--- Records to use ---
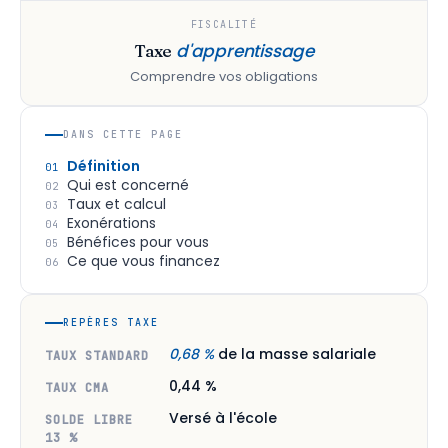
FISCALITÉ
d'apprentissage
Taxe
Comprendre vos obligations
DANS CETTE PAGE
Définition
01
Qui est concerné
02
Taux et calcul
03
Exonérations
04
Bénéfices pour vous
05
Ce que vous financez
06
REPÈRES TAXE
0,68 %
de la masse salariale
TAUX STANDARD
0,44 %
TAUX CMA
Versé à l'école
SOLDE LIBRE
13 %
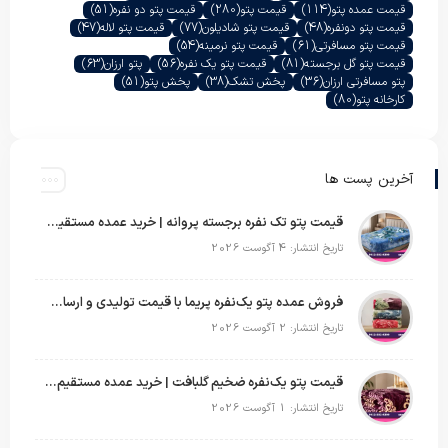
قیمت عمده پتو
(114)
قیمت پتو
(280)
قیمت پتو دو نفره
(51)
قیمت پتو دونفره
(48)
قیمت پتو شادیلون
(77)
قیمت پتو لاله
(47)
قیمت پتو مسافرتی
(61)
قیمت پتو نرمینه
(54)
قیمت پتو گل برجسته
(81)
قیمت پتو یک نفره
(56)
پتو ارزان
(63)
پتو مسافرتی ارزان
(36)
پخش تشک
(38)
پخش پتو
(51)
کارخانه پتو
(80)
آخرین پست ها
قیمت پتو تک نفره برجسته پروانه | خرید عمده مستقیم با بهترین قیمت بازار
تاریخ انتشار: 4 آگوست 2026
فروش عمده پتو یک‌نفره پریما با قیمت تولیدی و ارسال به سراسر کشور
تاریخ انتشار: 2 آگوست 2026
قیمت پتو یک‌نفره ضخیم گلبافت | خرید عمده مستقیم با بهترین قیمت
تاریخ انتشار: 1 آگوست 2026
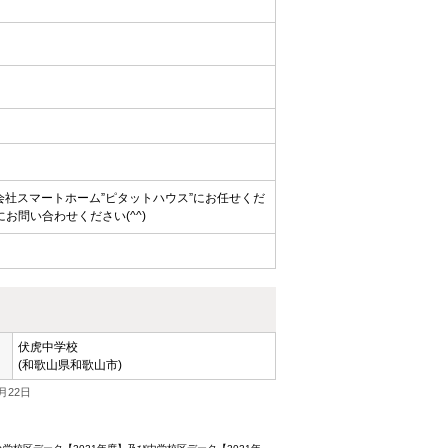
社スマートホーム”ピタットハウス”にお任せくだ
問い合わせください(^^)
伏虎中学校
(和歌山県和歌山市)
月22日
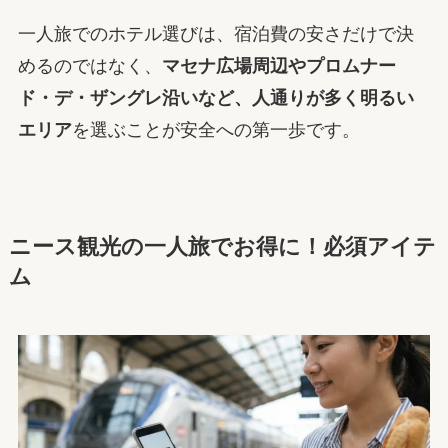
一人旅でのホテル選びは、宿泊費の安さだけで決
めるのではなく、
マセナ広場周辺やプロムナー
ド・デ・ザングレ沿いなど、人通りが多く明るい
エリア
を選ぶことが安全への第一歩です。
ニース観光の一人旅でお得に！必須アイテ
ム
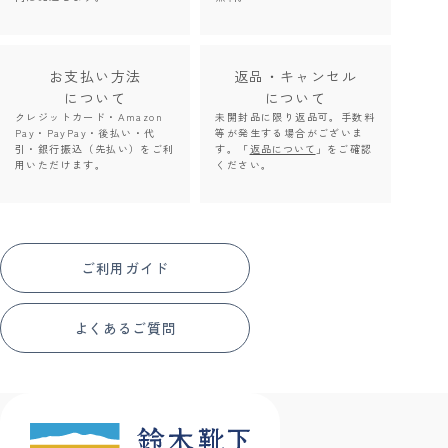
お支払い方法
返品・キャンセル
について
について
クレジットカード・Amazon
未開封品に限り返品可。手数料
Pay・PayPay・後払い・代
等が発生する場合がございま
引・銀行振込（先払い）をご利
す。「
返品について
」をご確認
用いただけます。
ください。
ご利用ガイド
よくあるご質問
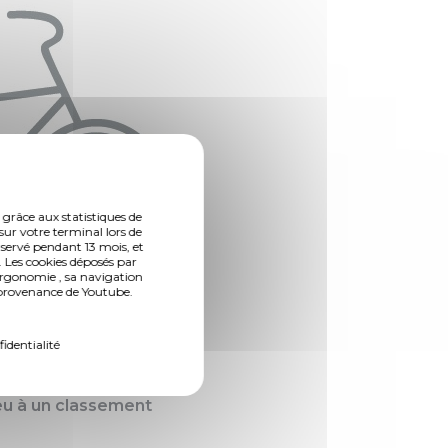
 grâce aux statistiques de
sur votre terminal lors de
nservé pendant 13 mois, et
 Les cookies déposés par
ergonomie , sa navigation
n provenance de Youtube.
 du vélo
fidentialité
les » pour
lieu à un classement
---
__Exercise prompt__.
Write out every line of text in the material above, keeping each line as it appears, and leave out the picture markers.

__Solution for this task__.
FISCALITÉ
d'apprentissage
Taxe
Comprendre vos obligations
DANS CETTE PAGE
Définition
01
Qui est concerné
02
Taux et calcul
03
Exonérations
04
Bénéfices pour vous
05
Ce que vous financez
06
REPÈRES TAXE
0,68 %
de la masse salariale
TAUX STANDARD
0,44 %
TAUX CMA
Versé à l'école
SOLDE LIBRE
13 %
قیمت عمده پتو
(114)
قیمت پتو
(280)
قیمت پتو دو نفره
(51)
قیمت پتو دونفره
(48)
قیمت پتو شادیلون
(77)
قیمت پتو لاله
(47)
قیمت پتو مسافرتی
(61)
قیمت پتو نرمینه
(54)
قیمت پتو گل برجسته
(81)
قیمت پتو یک نفره
(56)
پتو ارزان
(63)
پتو مسافرتی ارزان
(36)
پخش تشک
(38)
پخش پتو
(51)
کارخانه پتو
(80)
آخرین پست ها
قیمت پتو تک نفره برجسته پروانه | خرید عمده مستقیم با بهترین قیمت بازار
تاریخ انتشار: 4 آگوست 2026
فروش عمده پتو یک‌نفره پریما با قیمت تولیدی و ارسال به سراسر کشور
تاریخ انتشار: 2 آگوست 2026
قیمت پتو یک‌نفره ضخیم گلبافت | خرید عمده مستقیم با بهترین قیمت
تاریخ انتشار: 1 آگوست 2026
社スマートホーム”ピタットハウス”にお任せくだ
問い合わせください(^^)
伏虎中学校
(和歌山県和歌山市)
月22日
一人旅でのホテル選びは、宿泊費の安さだけで決
めるのではなく、
マセナ広場周辺やプロムナー
ド・デ・ザングレ沿いなど、人通りが多く明るい
エリア
を選ぶことが安全への第一歩です。
ニース観光の一人旅でお得に！必須アイテ
ム
お支払い方法
返品・キャンセル
について
について
クレジットカード・Amazon
未開封品に限り返品可。手数料
Pay・PayPay・後払い・代
等が発生する場合がございま
引・銀行振込（先払い）をご利
す。「
返品について
」をご確認
用いただけます。
ください。
ご利用ガイド
よくあるご質問
 grâce aux statistiques de
sur votre terminal lors de
nservé pendant 13 mois, et
 Les cookies déposés par
ergonomie , sa navigation
n provenance de Youtube.
 du vélo
fidentialité
les » pour
lieu à un classement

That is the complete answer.